• **Lines of data**:
__________________________________________________

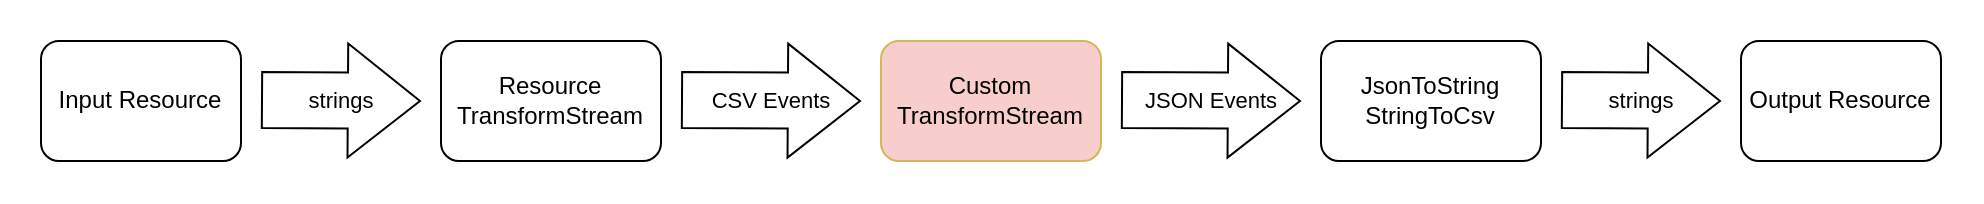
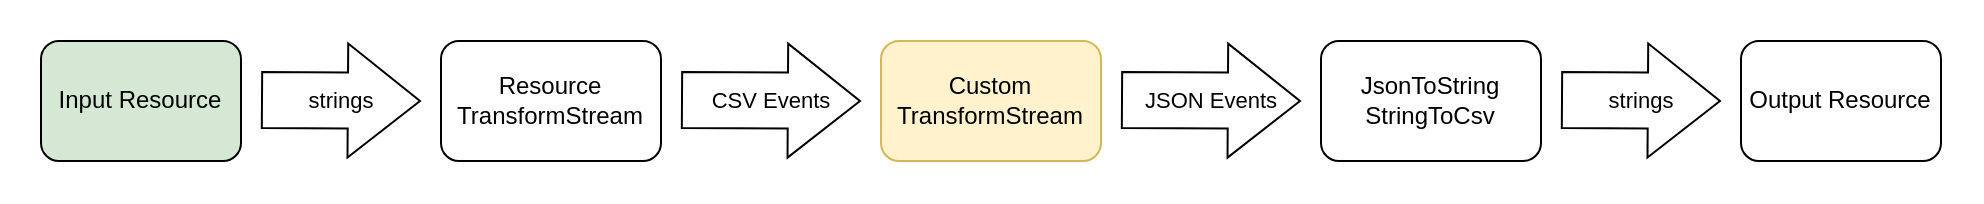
  <mxCell id="0" />
  <mxCell id="1" parent="0" />
- <mxCell id="2" value="Input Resource" style="rounded=1;whiteSpace=wrap;html=1;" vertex="1" parent="1"><mxGeometry x="20" y="20" width="100" height="60" as="geometry" /></mxCell>
+ <mxCell id="2" value="Input Resource" style="rounded=1;whiteSpace=wrap;html=1;fillColor=#d5e8d4;" vertex="1" parent="1"><mxGeometry x="20" y="20" width="100" height="60" as="geometry" /></mxCell>
  <mxCell id="3" value="strings" style="shape=flexArrow;endArrow=classic;html=1;rounded=0;endWidth=28;endSize=11.69;width=28;" edge="1" parent="1"><mxGeometry width="50" height="50" relative="1" as="geometry"><mxPoint x="130" y="49.5" as="sourcePoint" /><mxPoint x="210" y="50" as="targetPoint" /></mxGeometry></mxCell>
  <mxCell id="4" value="Resource&lt;br&gt;TransformStream" style="rounded=1;whiteSpace=wrap;html=1;" vertex="1" parent="1"><mxGeometry x="220" y="20" width="110" height="60" as="geometry" /></mxCell>
  <mxCell id="5" value="CSV Events" style="shape=flexArrow;endArrow=classic;html=1;rounded=0;endWidth=28;endSize=11.69;width=28;" edge="1" parent="1"><mxGeometry width="50" height="50" relative="1" as="geometry"><mxPoint x="340" y="49.5" as="sourcePoint" /><mxPoint x="430" y="50" as="targetPoint" /></mxGeometry></mxCell>
- <mxCell id="6" value="Custom&lt;br&gt;TransformStream" style="rounded=1;whiteSpace=wrap;html=1;fillColor=#f8cecc;strokeColor=#d6b656;" vertex="1" parent="1"><mxGeometry x="440" y="20" width="110" height="60" as="geometry" /></mxCell>
+ <mxCell id="6" value="Custom&lt;br&gt;TransformStream" style="rounded=1;whiteSpace=wrap;html=1;fillColor=#fff2cc;strokeColor=#d6b656;" vertex="1" parent="1"><mxGeometry x="440" y="20" width="110" height="60" as="geometry" /></mxCell>
  <mxCell id="7" value="JSON Events" style="shape=flexArrow;endArrow=classic;html=1;rounded=0;endWidth=28;endSize=11.69;width=28;" edge="1" parent="1"><mxGeometry width="50" height="50" relative="1" as="geometry"><mxPoint x="560" y="49.5" as="sourcePoint" /><mxPoint x="650" y="50" as="targetPoint" /></mxGeometry></mxCell>
  <mxCell id="8" value="JsonToString&lt;br&gt;StringToCsv" style="rounded=1;whiteSpace=wrap;html=1;" vertex="1" parent="1"><mxGeometry x="660" y="20" width="110" height="60" as="geometry" /></mxCell>
  <mxCell id="9" value="strings" style="shape=flexArrow;endArrow=classic;html=1;rounded=0;endWidth=28;endSize=11.69;width=28;" edge="1" parent="1"><mxGeometry width="50" height="50" relative="1" as="geometry"><mxPoint x="780" y="49.5" as="sourcePoint" /><mxPoint x="860" y="50" as="targetPoint" /></mxGeometry></mxCell>
  <mxCell id="10" value="Output Resource" style="rounded=1;whiteSpace=wrap;html=1;" vertex="1" parent="1"><mxGeometry x="870" y="20" width="100" height="60" as="geometry" /></mxCell>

__________________________________________________

• **What is needed**:
Gather every line from the items above that contains the string "Input", treating uppercase and lowercase as different.

• **Answer to the problem**:
- <mxCell id="2" value="Input Resource" style="rounded=1;whiteSpace=wrap;html=1;" vertex="1" parent="1"><mxGeometry x="20" y="20" width="100" height="60" as="geometry" /></mxCell>
+ <mxCell id="2" value="Input Resource" style="rounded=1;whiteSpace=wrap;html=1;fillColor=#d5e8d4;" vertex="1" parent="1"><mxGeometry x="20" y="20" width="100" height="60" as="geometry" /></mxCell>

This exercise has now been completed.